Topics covered in the class were academically focused. Zach Meeker, physical performance in sports studies freshman, said, “It helped me find out about the library and the things in it which was useful.”
“The most valuable thing I learned was my strengths as a person,” said Sitton.
All the freshmen interviewed mentioned the Docking Lecture as something they felt didn’t contribute to learning anything. Becker described the lecture as a political speaker they were all required to listen to, take notes, and write a paper over.
Many freshmen commented on the work load of their class in comparison to other classes. “It was a lot for one class that met once a week. We had homework every week, most of the time it was an essay, one to three pages usually,” said Walker. “The work load definitely depended on the teacher.
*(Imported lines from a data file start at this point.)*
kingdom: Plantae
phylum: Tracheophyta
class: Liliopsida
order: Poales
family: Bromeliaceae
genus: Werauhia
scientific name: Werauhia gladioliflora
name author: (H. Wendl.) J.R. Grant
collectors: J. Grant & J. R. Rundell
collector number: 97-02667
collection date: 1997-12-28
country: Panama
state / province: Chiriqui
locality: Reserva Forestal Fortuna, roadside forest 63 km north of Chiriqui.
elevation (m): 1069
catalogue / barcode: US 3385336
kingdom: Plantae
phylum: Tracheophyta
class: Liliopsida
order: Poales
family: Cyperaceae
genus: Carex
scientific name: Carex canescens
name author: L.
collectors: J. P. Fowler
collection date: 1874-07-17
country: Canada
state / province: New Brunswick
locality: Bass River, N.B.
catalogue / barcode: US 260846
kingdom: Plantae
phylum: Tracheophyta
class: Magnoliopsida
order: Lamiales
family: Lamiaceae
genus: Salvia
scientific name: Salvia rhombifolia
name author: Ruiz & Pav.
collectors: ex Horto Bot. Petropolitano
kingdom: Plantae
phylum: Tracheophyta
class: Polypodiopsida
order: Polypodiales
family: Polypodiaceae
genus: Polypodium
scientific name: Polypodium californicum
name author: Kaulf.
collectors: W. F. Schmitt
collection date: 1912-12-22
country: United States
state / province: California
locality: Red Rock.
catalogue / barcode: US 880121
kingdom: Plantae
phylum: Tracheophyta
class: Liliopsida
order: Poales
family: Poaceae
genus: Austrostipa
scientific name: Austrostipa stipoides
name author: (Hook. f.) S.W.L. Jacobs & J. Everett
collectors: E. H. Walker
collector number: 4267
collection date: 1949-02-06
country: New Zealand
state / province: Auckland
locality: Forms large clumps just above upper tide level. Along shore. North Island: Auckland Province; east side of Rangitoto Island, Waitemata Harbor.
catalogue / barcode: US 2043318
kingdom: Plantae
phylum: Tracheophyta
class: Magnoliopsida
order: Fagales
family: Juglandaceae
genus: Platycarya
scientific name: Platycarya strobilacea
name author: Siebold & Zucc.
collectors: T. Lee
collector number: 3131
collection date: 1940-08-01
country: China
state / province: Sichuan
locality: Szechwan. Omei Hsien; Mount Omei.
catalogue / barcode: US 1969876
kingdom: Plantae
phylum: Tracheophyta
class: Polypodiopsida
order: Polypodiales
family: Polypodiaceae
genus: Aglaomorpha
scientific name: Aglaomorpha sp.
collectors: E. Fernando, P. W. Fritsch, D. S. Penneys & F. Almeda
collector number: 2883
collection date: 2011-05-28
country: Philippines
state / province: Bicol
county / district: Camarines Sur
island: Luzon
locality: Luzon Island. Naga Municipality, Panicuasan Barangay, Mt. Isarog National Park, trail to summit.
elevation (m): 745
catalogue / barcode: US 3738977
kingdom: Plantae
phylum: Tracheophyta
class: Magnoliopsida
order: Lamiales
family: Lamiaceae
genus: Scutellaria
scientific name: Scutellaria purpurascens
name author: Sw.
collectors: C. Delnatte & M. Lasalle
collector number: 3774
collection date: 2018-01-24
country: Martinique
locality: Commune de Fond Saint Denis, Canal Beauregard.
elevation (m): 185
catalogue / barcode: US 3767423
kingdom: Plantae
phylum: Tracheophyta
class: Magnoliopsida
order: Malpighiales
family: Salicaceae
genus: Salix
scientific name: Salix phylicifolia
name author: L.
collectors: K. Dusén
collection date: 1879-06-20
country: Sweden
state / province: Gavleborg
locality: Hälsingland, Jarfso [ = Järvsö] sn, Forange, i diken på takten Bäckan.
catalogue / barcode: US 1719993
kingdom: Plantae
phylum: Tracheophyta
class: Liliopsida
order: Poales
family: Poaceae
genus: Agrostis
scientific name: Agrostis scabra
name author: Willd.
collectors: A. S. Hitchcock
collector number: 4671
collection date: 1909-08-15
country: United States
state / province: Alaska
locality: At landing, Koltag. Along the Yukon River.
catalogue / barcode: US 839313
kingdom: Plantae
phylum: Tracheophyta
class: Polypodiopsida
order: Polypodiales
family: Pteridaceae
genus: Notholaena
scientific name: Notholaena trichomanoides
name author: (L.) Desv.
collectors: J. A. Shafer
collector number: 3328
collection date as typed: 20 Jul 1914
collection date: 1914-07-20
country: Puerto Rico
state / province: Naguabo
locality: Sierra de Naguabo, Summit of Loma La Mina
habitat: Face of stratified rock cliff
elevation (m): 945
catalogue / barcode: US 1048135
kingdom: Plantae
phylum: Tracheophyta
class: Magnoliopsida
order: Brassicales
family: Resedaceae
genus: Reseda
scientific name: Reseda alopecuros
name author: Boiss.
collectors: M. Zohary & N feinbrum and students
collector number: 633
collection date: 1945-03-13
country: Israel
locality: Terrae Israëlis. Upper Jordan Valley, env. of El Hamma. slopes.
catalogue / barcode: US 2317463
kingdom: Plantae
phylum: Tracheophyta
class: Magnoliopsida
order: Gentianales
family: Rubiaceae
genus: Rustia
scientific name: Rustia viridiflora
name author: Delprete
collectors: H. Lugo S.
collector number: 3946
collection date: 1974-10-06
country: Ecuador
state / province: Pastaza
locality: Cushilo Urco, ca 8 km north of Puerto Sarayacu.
There were times we would have homework and other people wouldn’t have homework for two weeks.”
Michael Becker, biology freshmen, didn’t think the work was too much. “Compared to my other classes, it wasn’t that bad,” said Becker.
“The course is designed to be more intensive early,” Pullins said. This is done to supply the students with the things that will most “positively influence them” said Pullins.
The class was initiated to assist the freshmen with success. By developing a seminar class, the faculty expected to see a higher retention rate among freshmen.
Pullins explained that numbers are not reported until the 20th day of classes, so they do not have information on if the class was successful in that aspect. However, there has been a focus group with the instructors of the course to assess the strengths and weaknesses. There is also a plan to meet with students to hear comments and concerns about the course.
“I think that (the course) was effective. One of the reasons why we started the class is because we wanted instructors and freshmen to connect with each other, for them to see students all through the semester. We thought having this course would let professors see the freshmen class more clearly, know them better, and help them with the transition” said Pullins.